#### Passage

Monday, July 18, 2016

Daumier's Hack Drivers

"Cabriolet, sir, sir?" "I can barely afford to walk!" (Le Charivari, 1839)

A good portion of the current cultural image of the cabdriver developed in the Nineteenth Century. Hack and cab drivers were commonly featured in the physiologies – illustrated lists of common urban personalities or character types, a sort of “Who Are The People In Your Neighborhood?” meant to reassure readers that the quickly changing city was still legible.

Honoré Daumier (1808-1879) was one of the great lithographers and caricaturists of the time. Daumier had a keen political conscience, and loved to skewer the powerful and wealthy, not hesitating to take on the King himself. At the same time, Daumier did not exempt everyday Parisians from satire; as Baudelaire put it, Daumier “teaches us to laugh at ourselves.”

Daumier was very conscious of what today might be called the micropolitics of everyday life. He was also particularly observant of the indignities and hidden injustices of transportation—most famously, in his depictions of third class railway passengers, but also the long-suffering riders of omnibuses and stage coaches, and even those travelling by boat on the Seine. He also repeatedly returned to the subject of Parisian fiacres (hacks) and cabriolets (cabs), and the interactions between their drivers and passengers.

In Daumier’s prints, the hackmen are selfish, wily, and unkempt—precisely as they appeared in the work of his contemporaries. However, as a champion of the poor and oppressed, Daumier was more sympathetic to workers, including hackdrivers, than many of the other physiologues of his time. The bottom line for Daumier, nevertheless, is that no one gets off easy, and most often, both drivers and passengers come across as ridiculous figures.

Driver: Where to, bourgeois? Shall it be by the hour or by the trip?
Passenger: Rue St. Honoré.
Driver: What number?
Passenger: I will show you... Rue St. Honoré.
Driver: What number?
Passenger: I don't know!
Driver: Excuse me then: by the hour!
(1841)
Many of Daumier's cab cartoons focus on a common source of contention between drivers and passengers: the method of fare calculation. Decades before the invention of the taximeter, Parisian cabs charged either a flat rate by the trip, or a variable fare based on time. In the above comic, a savvy driver deals effectively with a drunk, disoriented customer. Seeing that the passenger is uncertain of the correct address, the driver declares it a time-based fare, to ensure that he will be paid for the inevitable time spent searching for the actual destination. Like almost all of Daumier’s hackdrivers, the driver here is holding a whip, wearing an overcoat, and sporting a tall plug hat which has become warped and misshapen through long exposure to the elements.

COACHMAN:  Go on, Gentlemen, argue over my cab as much as you like. But argue by the hour, for I will have my pay! (Le Charivari, 1855)

########
#### Recorded information

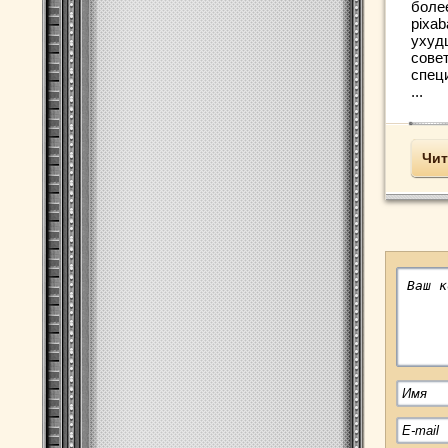
боле
pixab
ухуд
сове
спец
...
Чит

########

— Directive 1 —
Answer these questions using the post on Daumier's hack drivers.
(a) What years are given for Daumier's birth and death?
(b) According to Baudelaire, what does Daumier teach us?
(c) Before the taximeter, what two ways did Parisian cabs charge their fares?
— Directive 2 —
Write the next part of the post on Daumier's cab cartoons, picking up after the 1855 caption.
The material has no connection to the text.

— Answer box 1 —
(a) 1808 and 1879.
(b) To laugh at ourselves.
(c) A flat rate by the trip, or a variable fare based on time.

— Answer box 2 —
This driver waits stoically for two disputing passengers to duke it out over his cab, while insisting that he will be paid for the wasted time.

By the Minute: "Driver, you're hardly moving!" "Driver, you're not going anywhere!" (Le Charivari, 1857)
Since the per-hour rate was slightly higher than the per-trip rate, it was often advantageous for drivers to give rides by time rather than by trip—leading in turn to suspicions by passengers that drivers were driving intentionally slowly, in order to “run up the fare.” Daumier illustrates these concerns with these two excruciatingly slow drivers, grinning like Cheshire cats at the complaints of the helpless businessmen trapped in their vehicles.

A fiacre by the hour. (Le Charivari, 1839)
Less conspiratorially, in this illustration the driver has simply fallen asleep through exhaustion, to the consternation of his passenger, who is paying by the hour. The yellow body and black top was typical of Paris cabs in this era.

Daumier would return to the theme of the sleeping fiacre driver in a later cartoon:

"Look here, driver, look here... what are you thinking? I will never arrive at the train on time... I will miss the train!" (The driver continues to voyage through the land of dreams.) (Le Charivari, 1864)

"Driver, stop! I will pay by the hour!"
"By the hour? In the rain? You insult me!"
(Le Charivari, 1864)
Then as now, rain would bring a reversal of power, and cabdrivers, instead of having to search for passengers, took advantage of increased demand to pick and choose the most desirable fares. Here the gentleman hailer offers to pay the driver the higher per-hour rate in order to secure a ride. The driver pretends to be insulted by this pandering—more likely, he hopes to make more money at the per-trip rate than at the per-hour rate, while the rain lasts.

"Driver, driver! You have to stop for me, save my life! bring me quickly, by the trip!" "Come on, Spaniard, you're not being reasonable. You don’t have to fear the rain because you have a coat!" (Le Charivari, 1858)
Then again, these rain-soaked Commedia dell'arte performers dressed as Scaramouche (?) and Pierrot offer to to pay by the trip; but the driver refuses, perhaps because of their destination, or perhaps because he knows actors are likely to be broke, and therefore unlikely to tip well.

"Driver! The hand of our daughter!" (Le Charivari, 1867)
Desperate for a cab, a family offers their daughter's hand in marriage to the driver who will stop for them—to no avail.

"Take you to the Madeleine? Give me a break! I will take you to the Jardin des Plantes, I have a dinner appointment in that direction." (Le Charivari, 1866)
Daumier may be intentionally ambiguous about just who is “abusing the liberty” of whom. The bourgeois couple, who have apparently been pestering the off-duty fiacre driver with requests for a ride? Or the driver, who decides to take them, not to their destination, but to a place more convenient for him?

"The ladies are from the half-world (demi monde), but they don't wear half-skirts (demi-jupes)." (Le Charivari, 1855)
Like expensive clothes, riding in hacks was a status symbol of the rich, but was open to appropriation by upwardly aspiring members of the lower classes. Here, Daumier pokes fun at the pretentions of prostitutes who mimic both the clothes and the riding habits of the nobility.

"Driver, are you hired (loué)?" "No, sir." "Well, love those who advise you, not those who praise (loue) you." (Le Charivari, 1842)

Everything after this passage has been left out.